City has new tool to handle businesses with violations
The City of Minneapolis now has more authority to impose restrictions on problem businesses.
The City Council voted Friday, Feb. 22 to amend an ordinance to allow the City to impose business license conditions on businesses that have been unwilling to take reasonable steps to correct documented violations that threaten public safety and community livability.
In most cases when a business has violations, the City and business owner have been able to work together to negotiate conditions to correct the problems. Currently, less than one percent of businesses in Minneapolis have license conditions. However, a very small number of troublesome business owners have been unwilling to negotiate conditions. In those instances, the City’s only course of action is to begin the license revocation or denial process, a time-consuming and expensive process that can take months or years. Giving the City more authority to impose restrictions will help reduce the need to go through this process in the future.
City ordinance now gives the City an additional tool to correct problems with uncooperative businesses.
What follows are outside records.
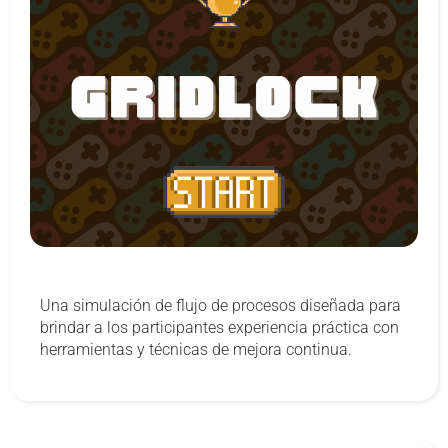
Una simulación de flujo de procesos diseñada para
brindar a los participantes experiencia práctica con
herramientas y técnicas de mejora continua.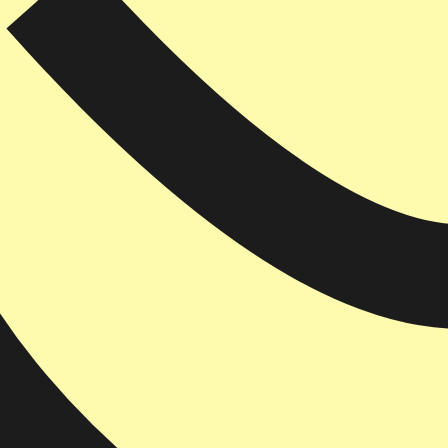
₪
78.4
₪
32
מחיר קודם:
44
₪
במבצע עד:
31/08/2026
מחיר על הספר: ₪
98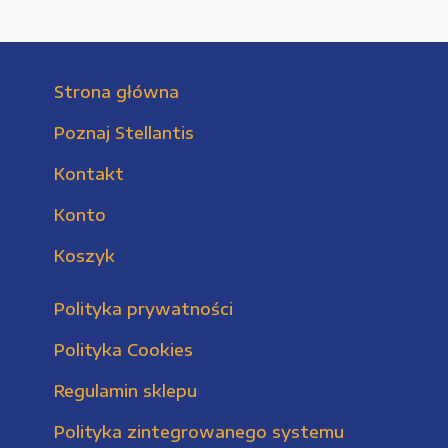
Strona główna
Poznaj Stellantis
Kontakt
Konto
Koszyk
Polityka prywatności
Polityka Cookies
Regulamin sklepu
Polityka zintegrowanego systemu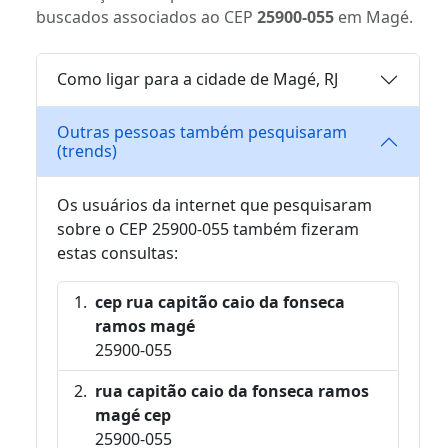
buscados associados ao CEP
25900-055
em Magé.
Como ligar para a cidade de Magé, RJ
Outras pessoas também pesquisaram
(trends)
Os usuários da internet que pesquisaram
sobre o CEP 25900-055 também fizeram
estas consultas:
cep rua capitão caio da fonseca
ramos magé
25900-055
rua capitão caio da fonseca ramos
magé cep
25900-055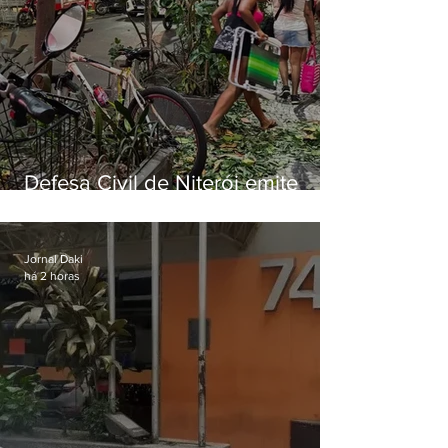
Defesa Civil de Niterói emite
aviso de ventos fortes para esta
sexta-feira (07)
Jornal Daki
há 2 horas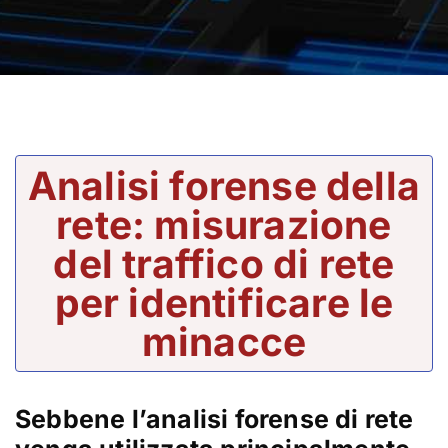
Analisi forense della
rete: misurazione
del traffico di rete
per identificare le
minacce
Sebbene l’analisi forense di rete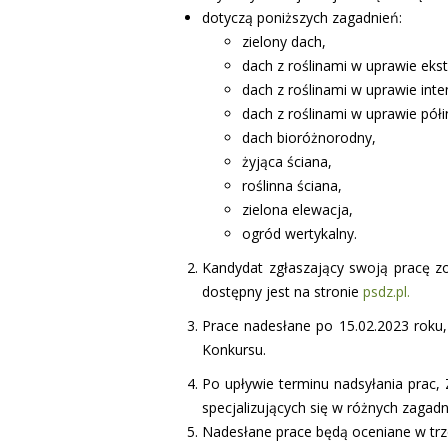
dotyczą poniższych zagadnień:
zielony dach,
dach z roślinami w uprawie eks
dach z roślinami w uprawie inte
dach z roślinami w uprawie pół
dach bioróżnorodny,
żyjąca ściana,
roślinna ściana,
zielona elewacja,
ogród wertykalny.
Kandydat zgłaszający swoją pracę zo
dostępny jest na stronie
psdz.pl
.
Prace nadesłane po 15.02.2023 rok
Konkursu.
Po upływie terminu nadsyłania prac
specjalizujących się w różnych zagadni
Nadesłane prace będą oceniane w trz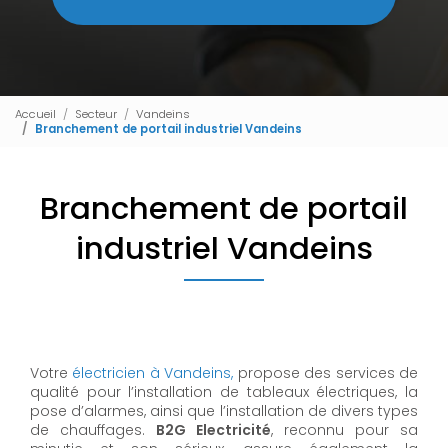
Accueil
Secteur
Vandeins
Branchement de portail industriel Vandeins
Branchement de portail
industriel Vandeins
Votre
électricien à Vandeins,
propose des services de
qualité pour l’installation de tableaux électriques, la
pose d’alarmes, ainsi que l’installation de divers types
de chauffages.
B2G Electricité
, reconnu pour sa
Among other things, the ordinance will allow the City to limit hours of operation, restrict where liquor can be sold, limit occupancy levels, limit the means of ingress or egress, and/or restrict where people under age 21 can be admitted. The process includes checks and balances to ensure that the business is afforded due process and includes the opportunity for an independent third party review. In order to impose license conditions, a quasi-judicial hearing is required and the condition must be approved by the full City Council.